Kualitas seorang manusia seakan hanya cukup ditentukan lewat pekerjaannya, yang bahkan bukan pilihannya. Lalu, bagaimana dengan para pria yang secara sadar menggunakan jasa pelacur? Bagaimana dengan polisi dan pejabat yang paham kalau dirinya korup? Bagaimana dengan pemuka agama yang mengerti dirinya diskriminatif? Tetap berkualitaskah? Karena, hak mereka tak pernah digerus dan masyarakat masih menerimanya. Bahkan, kadang masih dipuja.
Prostitusi ini guliran dampak dari kekerasan kepada perempuan yang sistematis dan juga hasil dari kejahatan perdagangan manusia yang enggan diungkap karena lagi melibatkan penegak hukum dan pejabat suatu negara.
Kehilangan haknya
Pada 2016, sebanyak 30 juta orang merupakan anak di bawah umur dan perempuan diperdagangkan sebagai pekerja seks. Di India sendiri, sekitar 16 juta perempuan yang merupakan korban perdagangan manusia untuk dijadikan pekerja seks dengan rentang usia paling muda sekitar 13 tahun. Di Indonesia, tercatat lebih dari 70.000 anak dan perempuan yang menjadi korban eksploitasi seksual.
Mereka hidup dengan stigma hingga ke keturunannya. Kehilangan haknya dan tidak memiliki akses dasar seperti kesehatan dan pendidikan. Apalagi berbicara tentang trauma yang perlu didampingin dari perjalanannya, orang-orang memilih tutup mata. Takut berdosa katanya, lalu tega mendiskriminasi mereka.
”Kami tidak pernah mendiskriminasi siapa pun yang masuk ke pintu rumah kami. Namun, kalian menyingkirkan kami seperti kami tak berharga. Padahal, kita ini sama-sama manusia,” ujar Gangubay ketika memperoleh kesempatan sebagai pembicara untuk mewakili hak para pekerja seks komersial.
Tidak mudah memang menjadi perempuan. Dilabeli dengan banyak hal hanya karena tidak sesuai dengan standar. Ya dari pakaian, dari bentuk fisik, dari pekerjaan, hingga dari nasib yang semestinya patut dibela dan memperoleh bantuan hukum, tetapi justru disingkirkan.
Perjuangan Gangubai untuk sesama perempuan sudah berumur lebih dari 50 tahun, tetapi perubahannya minimal. Perdagangan perempuan masih marak, pemerkosaan pun terus terjadi.

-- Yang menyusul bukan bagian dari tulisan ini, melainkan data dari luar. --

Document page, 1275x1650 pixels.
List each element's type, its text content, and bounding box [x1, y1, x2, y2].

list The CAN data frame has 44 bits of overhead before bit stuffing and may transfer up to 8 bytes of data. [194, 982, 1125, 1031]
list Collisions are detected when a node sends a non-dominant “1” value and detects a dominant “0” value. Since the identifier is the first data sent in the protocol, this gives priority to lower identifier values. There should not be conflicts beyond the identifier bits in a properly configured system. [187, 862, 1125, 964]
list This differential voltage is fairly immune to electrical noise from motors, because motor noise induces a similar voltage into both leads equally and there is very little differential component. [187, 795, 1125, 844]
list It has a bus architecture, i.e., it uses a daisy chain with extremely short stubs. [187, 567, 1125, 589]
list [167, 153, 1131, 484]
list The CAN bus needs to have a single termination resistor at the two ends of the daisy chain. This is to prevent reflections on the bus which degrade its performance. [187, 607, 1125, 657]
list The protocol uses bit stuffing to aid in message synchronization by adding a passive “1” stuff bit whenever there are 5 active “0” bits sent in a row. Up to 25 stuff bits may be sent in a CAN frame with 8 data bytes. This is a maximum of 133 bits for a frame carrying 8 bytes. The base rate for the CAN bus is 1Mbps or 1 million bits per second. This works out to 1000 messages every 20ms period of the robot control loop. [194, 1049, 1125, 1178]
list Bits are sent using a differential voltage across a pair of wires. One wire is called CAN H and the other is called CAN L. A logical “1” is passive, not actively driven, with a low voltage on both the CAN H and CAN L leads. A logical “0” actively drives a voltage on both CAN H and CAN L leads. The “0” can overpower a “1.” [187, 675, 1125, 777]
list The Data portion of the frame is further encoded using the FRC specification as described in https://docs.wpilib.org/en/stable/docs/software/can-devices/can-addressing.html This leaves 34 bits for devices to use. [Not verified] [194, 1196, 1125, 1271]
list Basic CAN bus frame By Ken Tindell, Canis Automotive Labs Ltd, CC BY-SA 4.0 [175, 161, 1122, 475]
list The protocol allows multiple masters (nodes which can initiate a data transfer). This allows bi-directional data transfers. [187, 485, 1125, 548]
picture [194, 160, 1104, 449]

Seperti kata Gangubay ketika ingin memakamkan sahabatnya, Kamli. ”Ikat kakinya yang kuat. Dengan jenazah pun, laki-laki tak bisa dipercaya,” kata Gangubay.
Mau sampai kapan? Apa pun yang dijalani dan dihadapi, semuanya adalah perempuan yang berharga dan berhak atas haknya, bukan sekadar memenuhi kewajiban lalu terlupakan.